A key amendment is that in future resolution of a debtor company must be completed within 330 days, including all legal challenges. The earlier deadline was 270 days but excluded the time taken for legal challenges. In the ArcelorMittal-Essar Steel case, those challenges have stretched the resolution process to over 600 days. Now the strict, all-encompassing deadline is 330 days. Had this amendment been in place earlier, ArcelorMittal’s Rs 42,000-crore bid to buy Essar Steel would have had to be completed – by law – nine months (270 days) ago.
Another key amendment approved by the Union Cabinet, which will become part of the bankruptcy code legislation, is fixing a “hierarchy” of creditors with secured lenders receiving highest priority. Unsecured creditors and operational creditors will receive a lower level of priority. This effectively nullifies the egregious NCLAT ruling.

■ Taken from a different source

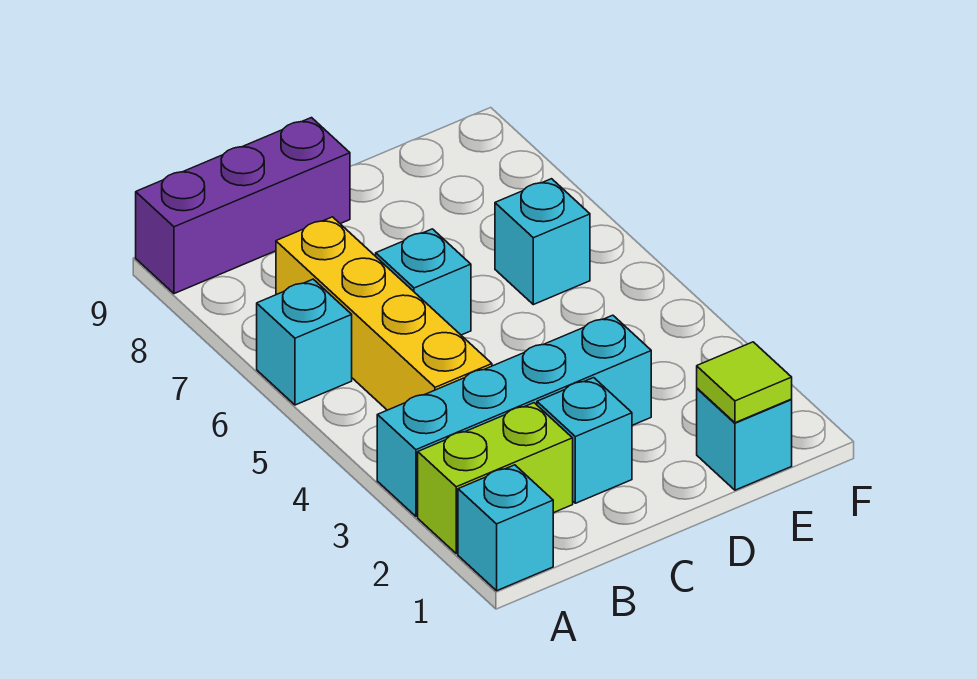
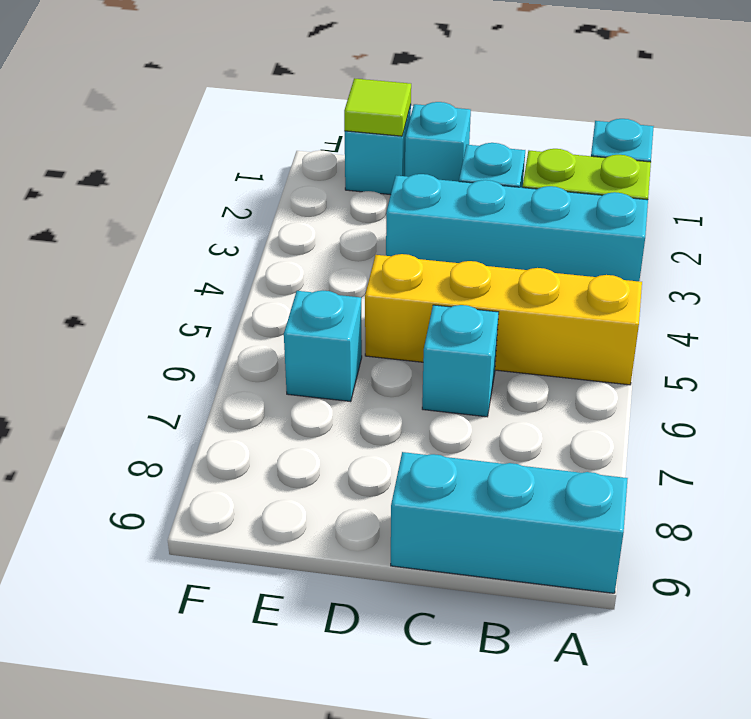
cyan brick A6 level 1 -> cyan brick D1 level 1
purple brick A9:C9 level 1 -> cyan brick A9:C9 level 1
yellow brick B4:B7 level 1 -> yellow brick A5:D5 level 1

Problems with the IBC though will not disappear with these remedial amendments. A resolution deadline of 330 days, inclusive of all legal and judicial loopholes, is good in precept but with the best of intentions – and often with the worst – it could be difficult in practice. To live up to its promise as a panacea for India’s chronic NPA affliction, the IBC ecosystem needs to be strengthened – more NCLT and NCLAT benches, better infrastructure, advanced training for resolution professionals (RPs) who play a key role as intermediaries in the IBC process, and strict action against promoters who seek to unlawfully cling to their bankrupt companies by making benami bids.
The IBC can still be a game-changer in India’s stressed banking and financial sector if the intent displayed in this clinical remark by Injeti Srinivas, Secretary in the ministry of corporate affairs, is honoured in letter and spirit: “We have proposed an overall time limit of 330 days for bankruptcy resolution which will cover all judicial processes and litigations. If it exceeds this limit, on the 331st day the corporate debtor will automatically go into liquidation.”
This single-minded interpretation of India’s bankruptcy code is needed if the country’s banking and financial sector has to be extricated from its deep-rooted NPA quagmire.